[Collected data]
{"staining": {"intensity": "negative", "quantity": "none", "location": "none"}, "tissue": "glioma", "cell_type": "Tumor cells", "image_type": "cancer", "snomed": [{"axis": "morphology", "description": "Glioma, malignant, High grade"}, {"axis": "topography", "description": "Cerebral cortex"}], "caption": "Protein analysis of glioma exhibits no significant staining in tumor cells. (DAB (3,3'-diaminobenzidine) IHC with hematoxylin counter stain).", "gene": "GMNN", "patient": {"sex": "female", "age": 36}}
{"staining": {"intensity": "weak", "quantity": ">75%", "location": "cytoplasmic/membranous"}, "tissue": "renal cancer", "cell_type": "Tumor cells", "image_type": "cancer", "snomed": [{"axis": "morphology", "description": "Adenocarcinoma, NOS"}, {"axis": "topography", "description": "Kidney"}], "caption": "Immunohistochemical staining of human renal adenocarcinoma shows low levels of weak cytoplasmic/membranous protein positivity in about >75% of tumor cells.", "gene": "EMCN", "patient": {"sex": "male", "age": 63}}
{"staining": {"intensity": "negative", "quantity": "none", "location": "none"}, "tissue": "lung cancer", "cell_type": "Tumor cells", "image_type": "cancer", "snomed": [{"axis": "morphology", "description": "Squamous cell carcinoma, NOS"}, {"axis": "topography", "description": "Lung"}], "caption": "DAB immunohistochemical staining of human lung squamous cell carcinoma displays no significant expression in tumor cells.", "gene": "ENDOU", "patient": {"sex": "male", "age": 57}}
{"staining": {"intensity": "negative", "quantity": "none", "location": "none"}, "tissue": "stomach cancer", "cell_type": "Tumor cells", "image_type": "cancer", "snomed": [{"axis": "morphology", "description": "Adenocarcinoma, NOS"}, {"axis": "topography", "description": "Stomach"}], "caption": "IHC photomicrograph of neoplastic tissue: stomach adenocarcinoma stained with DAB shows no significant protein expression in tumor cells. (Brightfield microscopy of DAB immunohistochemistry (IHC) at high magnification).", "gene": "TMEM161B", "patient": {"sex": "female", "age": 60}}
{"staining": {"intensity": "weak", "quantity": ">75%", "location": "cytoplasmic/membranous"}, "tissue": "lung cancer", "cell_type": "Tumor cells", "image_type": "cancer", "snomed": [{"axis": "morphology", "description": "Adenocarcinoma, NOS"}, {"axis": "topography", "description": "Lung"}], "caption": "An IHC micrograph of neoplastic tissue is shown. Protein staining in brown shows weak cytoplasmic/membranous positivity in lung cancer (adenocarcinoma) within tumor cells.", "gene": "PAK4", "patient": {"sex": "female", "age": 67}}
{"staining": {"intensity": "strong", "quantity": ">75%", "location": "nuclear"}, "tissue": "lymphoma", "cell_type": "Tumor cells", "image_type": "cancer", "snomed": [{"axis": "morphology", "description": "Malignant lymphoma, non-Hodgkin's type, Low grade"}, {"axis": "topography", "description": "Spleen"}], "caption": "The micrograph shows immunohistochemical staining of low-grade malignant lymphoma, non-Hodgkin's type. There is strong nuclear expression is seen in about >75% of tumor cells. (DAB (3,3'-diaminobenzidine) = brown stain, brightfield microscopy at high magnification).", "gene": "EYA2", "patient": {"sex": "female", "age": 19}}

- Task statement
Your answer should be the records above, set down exactly.

- Written answer
{"staining": {"intensity": "negative", "quantity": "none", "location": "none"}, "tissue": "glioma", "cell_type": "Tumor cells", "image_type": "cancer", "snomed": [{"axis": "morphology", "description": "Glioma, malignant, High grade"}, {"axis": "topography", "description": "Cerebral cortex"}], "caption": "Protein analysis of glioma exhibits no significant staining in tumor cells. (DAB (3,3'-diaminobenzidine) IHC with hematoxylin counter stain).", "gene": "GMNN", "patient": {"sex": "female", "age": 36}}
{"staining": {"intensity": "weak", "quantity": ">75%", "location": "cytoplasmic/membranous"}, "tissue": "renal cancer", "cell_type": "Tumor cells", "image_type": "cancer", "snomed": [{"axis": "morphology", "description": "Adenocarcinoma, NOS"}, {"axis": "topography", "description": "Kidney"}], "caption": "Immunohistochemical staining of human renal adenocarcinoma shows low levels of weak cytoplasmic/membranous protein positivity in about >75% of tumor cells.", "gene": "EMCN", "patient": {"sex": "male", "age": 63}}
{"staining": {"intensity": "negative", "quantity": "none", "location": "none"}, "tissue": "lung cancer", "cell_type": "Tumor cells", "image_type": "cancer", "snomed": [{"axis": "morphology", "description": "Squamous cell carcinoma, NOS"}, {"axis": "topography", "description": "Lung"}], "caption": "DAB immunohistochemical staining of human lung squamous cell carcinoma displays no significant expression in tumor cells.", "gene": "ENDOU", "patient": {"sex": "male", "age": 57}}
{"staining": {"intensity": "negative", "quantity": "none", "location": "none"}, "tissue": "stomach cancer", "cell_type": "Tumor cells", "image_type": "cancer", "snomed": [{"axis": "morphology", "description": "Adenocarcinoma, NOS"}, {"axis": "topography", "description": "Stomach"}], "caption": "IHC photomicrograph of neoplastic tissue: stomach adenocarcinoma stained with DAB shows no significant protein expression in tumor cells. (Brightfield microscopy of DAB immunohistochemistry (IHC) at high magnification).", "gene": "TMEM161B", "patient": {"sex": "female", "age": 60}}
{"staining": {"intensity": "weak", "quantity": ">75%", "location": "cytoplasmic/membranous"}, "tissue": "lung cancer", "cell_type": "Tumor cells", "image_type": "cancer", "snomed": [{"axis": "morphology", "description": "Adenocarcinoma, NOS"}, {"axis": "topography", "description": "Lung"}], "caption": "An IHC micrograph of neoplastic tissue is shown. Protein staining in brown shows weak cytoplasmic/membranous positivity in lung cancer (adenocarcinoma) within tumor cells.", "gene": "PAK4", "patient": {"sex": "female", "age": 67}}
{"staining": {"intensity": "strong", "quantity": ">75%", "location": "nuclear"}, "tissue": "lymphoma", "cell_type": "Tumor cells", "image_type": "cancer", "snomed": [{"axis": "morphology", "description": "Malignant lymphoma, non-Hodgkin's type, Low grade"}, {"axis": "topography", "description": "Spleen"}], "caption": "The micrograph shows immunohistochemical staining of low-grade malignant lymphoma, non-Hodgkin's type. There is strong nuclear expression is seen in about >75% of tumor cells. (DAB (3,3'-diaminobenzidine) = brown stain, brightfield microscopy at high magnification).", "gene": "EYA2", "patient": {"sex": "female", "age": 19}}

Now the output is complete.